§ **WORK REQUIRED**
All entries are to be given again verbatim.

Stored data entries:
━━━━━━━━━━━━━━━━━━━━

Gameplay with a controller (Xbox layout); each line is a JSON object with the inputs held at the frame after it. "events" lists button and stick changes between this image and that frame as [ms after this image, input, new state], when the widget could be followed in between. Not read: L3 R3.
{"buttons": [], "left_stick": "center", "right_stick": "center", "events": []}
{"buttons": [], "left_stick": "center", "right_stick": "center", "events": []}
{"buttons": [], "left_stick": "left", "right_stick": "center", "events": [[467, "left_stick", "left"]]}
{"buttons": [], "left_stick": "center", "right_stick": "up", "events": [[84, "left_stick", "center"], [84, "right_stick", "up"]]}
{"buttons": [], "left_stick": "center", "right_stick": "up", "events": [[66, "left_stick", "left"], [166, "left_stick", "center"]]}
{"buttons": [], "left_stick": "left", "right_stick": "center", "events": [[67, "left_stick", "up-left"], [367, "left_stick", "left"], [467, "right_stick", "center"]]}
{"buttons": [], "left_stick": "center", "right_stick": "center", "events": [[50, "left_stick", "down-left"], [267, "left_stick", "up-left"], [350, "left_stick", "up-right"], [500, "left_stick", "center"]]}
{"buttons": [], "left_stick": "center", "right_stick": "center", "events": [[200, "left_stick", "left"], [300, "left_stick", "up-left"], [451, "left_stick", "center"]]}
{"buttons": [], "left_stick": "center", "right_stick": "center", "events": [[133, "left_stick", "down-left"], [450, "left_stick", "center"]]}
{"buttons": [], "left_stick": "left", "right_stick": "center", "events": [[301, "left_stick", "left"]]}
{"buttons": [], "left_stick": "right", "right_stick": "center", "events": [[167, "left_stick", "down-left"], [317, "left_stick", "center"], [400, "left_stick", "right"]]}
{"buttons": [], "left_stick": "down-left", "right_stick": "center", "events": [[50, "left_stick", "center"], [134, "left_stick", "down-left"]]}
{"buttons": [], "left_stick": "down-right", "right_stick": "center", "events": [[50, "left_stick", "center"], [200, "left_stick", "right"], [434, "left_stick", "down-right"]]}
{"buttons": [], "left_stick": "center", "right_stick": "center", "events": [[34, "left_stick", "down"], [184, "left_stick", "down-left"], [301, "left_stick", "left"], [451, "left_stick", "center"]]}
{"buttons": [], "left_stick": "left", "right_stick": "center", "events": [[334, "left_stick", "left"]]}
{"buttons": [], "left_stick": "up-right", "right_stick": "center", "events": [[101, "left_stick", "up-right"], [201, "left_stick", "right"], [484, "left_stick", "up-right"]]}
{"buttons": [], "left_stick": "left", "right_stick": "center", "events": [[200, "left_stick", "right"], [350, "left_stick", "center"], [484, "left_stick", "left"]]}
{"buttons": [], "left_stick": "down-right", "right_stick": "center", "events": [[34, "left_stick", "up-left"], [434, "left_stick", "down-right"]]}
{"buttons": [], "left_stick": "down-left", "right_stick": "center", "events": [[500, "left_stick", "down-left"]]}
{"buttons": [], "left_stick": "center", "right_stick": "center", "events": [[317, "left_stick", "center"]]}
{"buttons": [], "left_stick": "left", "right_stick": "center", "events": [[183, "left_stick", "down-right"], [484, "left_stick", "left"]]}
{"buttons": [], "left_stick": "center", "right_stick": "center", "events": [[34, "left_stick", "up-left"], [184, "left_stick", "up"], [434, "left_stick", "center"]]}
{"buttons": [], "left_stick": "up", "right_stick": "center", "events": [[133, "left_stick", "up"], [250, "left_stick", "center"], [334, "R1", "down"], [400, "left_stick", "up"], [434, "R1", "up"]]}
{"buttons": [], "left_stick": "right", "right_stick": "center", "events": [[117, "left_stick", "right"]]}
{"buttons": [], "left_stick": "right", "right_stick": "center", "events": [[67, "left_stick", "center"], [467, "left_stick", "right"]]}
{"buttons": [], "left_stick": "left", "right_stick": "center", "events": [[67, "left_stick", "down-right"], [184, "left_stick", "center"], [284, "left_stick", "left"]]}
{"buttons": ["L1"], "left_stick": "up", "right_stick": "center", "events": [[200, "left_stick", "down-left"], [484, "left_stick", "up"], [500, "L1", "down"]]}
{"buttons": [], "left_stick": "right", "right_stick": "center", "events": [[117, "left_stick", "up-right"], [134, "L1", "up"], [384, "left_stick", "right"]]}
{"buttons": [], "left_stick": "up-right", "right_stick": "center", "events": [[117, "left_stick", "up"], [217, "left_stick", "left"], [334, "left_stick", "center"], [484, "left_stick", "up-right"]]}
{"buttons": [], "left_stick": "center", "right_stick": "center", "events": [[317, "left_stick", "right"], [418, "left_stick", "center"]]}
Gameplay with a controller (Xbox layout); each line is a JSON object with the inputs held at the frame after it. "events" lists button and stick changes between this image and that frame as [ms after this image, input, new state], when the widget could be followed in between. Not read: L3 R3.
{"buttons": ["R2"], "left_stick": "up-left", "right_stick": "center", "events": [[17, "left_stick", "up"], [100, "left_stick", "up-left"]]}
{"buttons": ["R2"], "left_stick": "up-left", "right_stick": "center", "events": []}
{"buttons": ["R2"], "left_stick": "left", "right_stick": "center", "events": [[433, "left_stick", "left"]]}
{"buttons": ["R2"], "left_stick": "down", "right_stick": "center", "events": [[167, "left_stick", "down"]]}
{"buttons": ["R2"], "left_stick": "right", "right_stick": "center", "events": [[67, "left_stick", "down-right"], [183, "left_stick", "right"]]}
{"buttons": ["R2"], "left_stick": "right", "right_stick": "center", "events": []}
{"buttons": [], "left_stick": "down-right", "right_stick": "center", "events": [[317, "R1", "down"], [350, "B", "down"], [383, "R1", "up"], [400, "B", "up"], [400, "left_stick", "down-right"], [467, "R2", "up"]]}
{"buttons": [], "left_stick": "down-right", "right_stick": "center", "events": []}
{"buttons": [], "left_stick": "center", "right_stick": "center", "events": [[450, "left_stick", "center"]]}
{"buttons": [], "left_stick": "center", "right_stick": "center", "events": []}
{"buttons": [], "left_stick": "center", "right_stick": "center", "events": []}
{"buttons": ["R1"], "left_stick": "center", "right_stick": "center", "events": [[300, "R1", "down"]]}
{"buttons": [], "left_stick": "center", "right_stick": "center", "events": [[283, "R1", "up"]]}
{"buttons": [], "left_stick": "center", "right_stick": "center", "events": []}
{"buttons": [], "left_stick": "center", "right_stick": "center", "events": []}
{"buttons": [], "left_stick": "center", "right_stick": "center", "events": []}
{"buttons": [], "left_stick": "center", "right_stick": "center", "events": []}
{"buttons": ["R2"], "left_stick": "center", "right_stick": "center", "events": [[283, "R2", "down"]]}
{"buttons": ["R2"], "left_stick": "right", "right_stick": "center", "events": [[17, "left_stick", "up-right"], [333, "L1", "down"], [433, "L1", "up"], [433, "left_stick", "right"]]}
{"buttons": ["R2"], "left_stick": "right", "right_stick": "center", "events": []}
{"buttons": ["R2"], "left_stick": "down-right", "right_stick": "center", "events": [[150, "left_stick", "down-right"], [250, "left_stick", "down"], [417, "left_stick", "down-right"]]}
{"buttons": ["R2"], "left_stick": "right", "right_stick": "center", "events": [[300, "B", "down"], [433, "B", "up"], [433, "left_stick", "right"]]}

━━━━━━━━━━━━━━━━━━━━

§ **ANSWER SPACE**
Gameplay with a controller (Xbox layout); each line is a JSON object with the inputs held at the frame after it. "events" lists button and stick changes between this image and that frame as [ms after this image, input, new state], when the widget could be followed in between. Not read: L3 R3.
{"buttons": [], "left_stick": "center", "right_stick": "center", "events": []}
{"buttons": [], "left_stick": "center", "right_stick": "center", "events": []}
{"buttons": [], "left_stick": "left", "right_stick": "center", "events": [[467, "left_stick", "left"]]}
{"buttons": [], "left_stick": "center", "right_stick": "up", "events": [[84, "left_stick", "center"], [84, "right_stick", "up"]]}
{"buttons": [], "left_stick": "center", "right_stick": "up", "events": [[66, "left_stick", "left"], [166, "left_stick", "center"]]}
{"buttons": [], "left_stick": "left", "right_stick": "center", "events": [[67, "left_stick", "up-left"], [367, "left_stick", "left"], [467, "right_stick", "center"]]}
{"buttons": [], "left_stick": "center", "right_stick": "center", "events": [[50, "left_stick", "down-left"], [267, "left_stick", "up-left"], [350, "left_stick", "up-right"], [500, "left_stick", "center"]]}
{"buttons": [], "left_stick": "center", "right_stick": "center", "events": [[200, "left_stick", "left"], [300, "left_stick", "up-left"], [451, "left_stick", "center"]]}
{"buttons": [], "left_stick": "center", "right_stick": "center", "events": [[133, "left_stick", "down-left"], [450, "left_stick", "center"]]}
{"buttons": [], "left_stick": "left", "right_stick": "center", "events": [[301, "left_stick", "left"]]}
{"buttons": [], "left_stick": "right", "right_stick": "center", "events": [[167, "left_stick", "down-left"], [317, "left_stick", "center"], [400, "left_stick", "right"]]}
{"buttons": [], "left_stick": "down-left", "right_stick": "center", "events": [[50, "left_stick", "center"], [134, "left_stick", "down-left"]]}
{"buttons": [], "left_stick": "down-right", "right_stick": "center", "events": [[50, "left_stick", "center"], [200, "left_stick", "right"], [434, "left_stick", "down-right"]]}
{"buttons": [], "left_stick": "center", "right_stick": "center", "events": [[34, "left_stick", "down"], [184, "left_stick", "down-left"], [301, "left_stick", "left"], [451, "left_stick", "center"]]}
{"buttons": [], "left_stick": "left", "right_stick": "center", "events": [[334, "left_stick", "left"]]}
{"buttons": [], "left_stick": "up-right", "right_stick": "center", "events": [[101, "left_stick", "up-right"], [201, "left_stick", "right"], [484, "left_stick", "up-right"]]}
{"buttons": [], "left_stick": "left", "right_stick": "center", "events": [[200, "left_stick", "right"], [350, "left_stick", "center"], [484, "left_stick", "left"]]}
{"buttons": [], "left_stick": "down-right", "right_stick": "center", "events": [[34, "left_stick", "up-left"], [434, "left_stick", "down-right"]]}
{"buttons": [], "left_stick": "down-left", "right_stick": "center", "events": [[500, "left_stick", "down-left"]]}
{"buttons": [], "left_stick": "center", "right_stick": "center", "events": [[317, "left_stick", "center"]]}
{"buttons": [], "left_stick": "left", "right_stick": "center", "events": [[183, "left_stick", "down-right"], [484, "left_stick", "left"]]}
{"buttons": [], "left_stick": "center", "right_stick": "center", "events": [[34, "left_stick", "up-left"], [184, "left_stick", "up"], [434, "left_stick", "center"]]}
{"buttons": [], "left_stick": "up", "right_stick": "center", "events": [[133, "left_stick", "up"], [250, "left_stick", "center"], [334, "R1", "down"], [400, "left_stick", "up"], [434, "R1", "up"]]}
{"buttons": [], "left_stick": "right", "right_stick": "center", "events": [[117, "left_stick", "right"]]}
{"buttons": [], "left_stick": "right", "right_stick": "center", "events": [[67, "left_stick", "center"], [467, "left_stick", "right"]]}
{"buttons": [], "left_stick": "left", "right_stick": "center", "events": [[67, "left_stick", "down-right"], [184, "left_stick", "center"], [284, "left_stick", "left"]]}
{"buttons": ["L1"], "left_stick": "up", "right_stick": "center", "events": [[200, "left_stick", "down-left"], [484, "left_stick", "up"], [500, "L1", "down"]]}
{"buttons": [], "left_stick": "right", "right_stick": "center", "events": [[117, "left_stick", "up-right"], [134, "L1", "up"], [384, "left_stick", "right"]]}
{"buttons": [], "left_stick": "up-right", "right_stick": "center", "events": [[117, "left_stick", "up"], [217, "left_stick", "left"], [334, "left_stick", "center"], [484, "left_stick", "up-right"]]}
{"buttons": [], "left_stick": "center", "right_stick": "center", "events": [[317, "left_stick", "right"], [418, "left_stick", "center"]]}
Gameplay with a controller (Xbox layout); each line is a JSON object with the inputs held at the frame after it. "events" lists button and stick changes between this image and that frame as [ms after this image, input, new state], when the widget could be followed in between. Not read: L3 R3.
{"buttons": ["R2"], "left_stick": "up-left", "right_stick": "center", "events": [[17, "left_stick", "up"], [100, "left_stick", "up-left"]]}
{"buttons": ["R2"], "left_stick": "up-left", "right_stick": "center", "events": []}
{"buttons": ["R2"], "left_stick": "left", "right_stick": "center", "events": [[433, "left_stick", "left"]]}
{"buttons": ["R2"], "left_stick": "down", "right_stick": "center", "events": [[167, "left_stick", "down"]]}
{"buttons": ["R2"], "left_stick": "right", "right_stick": "center", "events": [[67, "left_stick", "down-right"], [183, "left_stick", "right"]]}
{"buttons": ["R2"], "left_stick": "right", "right_stick": "center", "events": []}
{"buttons": [], "left_stick": "down-right", "right_stick": "center", "events": [[317, "R1", "down"], [350, "B", "down"], [383, "R1", "up"], [400, "B", "up"], [400, "left_stick", "down-right"], [467, "R2", "up"]]}
{"buttons": [], "left_stick": "down-right", "right_stick": "center", "events": []}
{"buttons": [], "left_stick": "center", "right_stick": "center", "events": [[450, "left_stick", "center"]]}
{"buttons": [], "left_stick": "center", "right_stick": "center", "events": []}
{"buttons": [], "left_stick": "center", "right_stick": "center", "events": []}
{"buttons": ["R1"], "left_stick": "center", "right_stick": "center", "events": [[300, "R1", "down"]]}
{"buttons": [], "left_stick": "center", "right_stick": "center", "events": [[283, "R1", "up"]]}
{"buttons": [], "left_stick": "center", "right_stick": "center", "events": []}
{"buttons": [], "left_stick": "center", "right_stick": "center", "events": []}
{"buttons": [], "left_stick": "center", "right_stick": "center", "events": []}
{"buttons": [], "left_stick": "center", "right_stick": "center", "events": []}
{"buttons": ["R2"], "left_stick": "center", "right_stick": "center", "events": [[283, "R2", "down"]]}
{"buttons": ["R2"], "left_stick": "right", "right_stick": "center", "events": [[17, "left_stick", "up-right"], [333, "L1", "down"], [433, "L1", "up"], [433, "left_stick", "right"]]}
{"buttons": ["R2"], "left_stick": "right", "right_stick": "center", "events": []}
{"buttons": ["R2"], "left_stick": "down-right", "right_stick": "center", "events": [[150, "left_stick", "down-right"], [250, "left_stick", "down"], [417, "left_stick", "down-right"]]}
{"buttons": ["R2"], "left_stick": "right", "right_stick": "center", "events": [[300, "B", "down"], [433, "B", "up"], [433, "left_stick", "right"]]}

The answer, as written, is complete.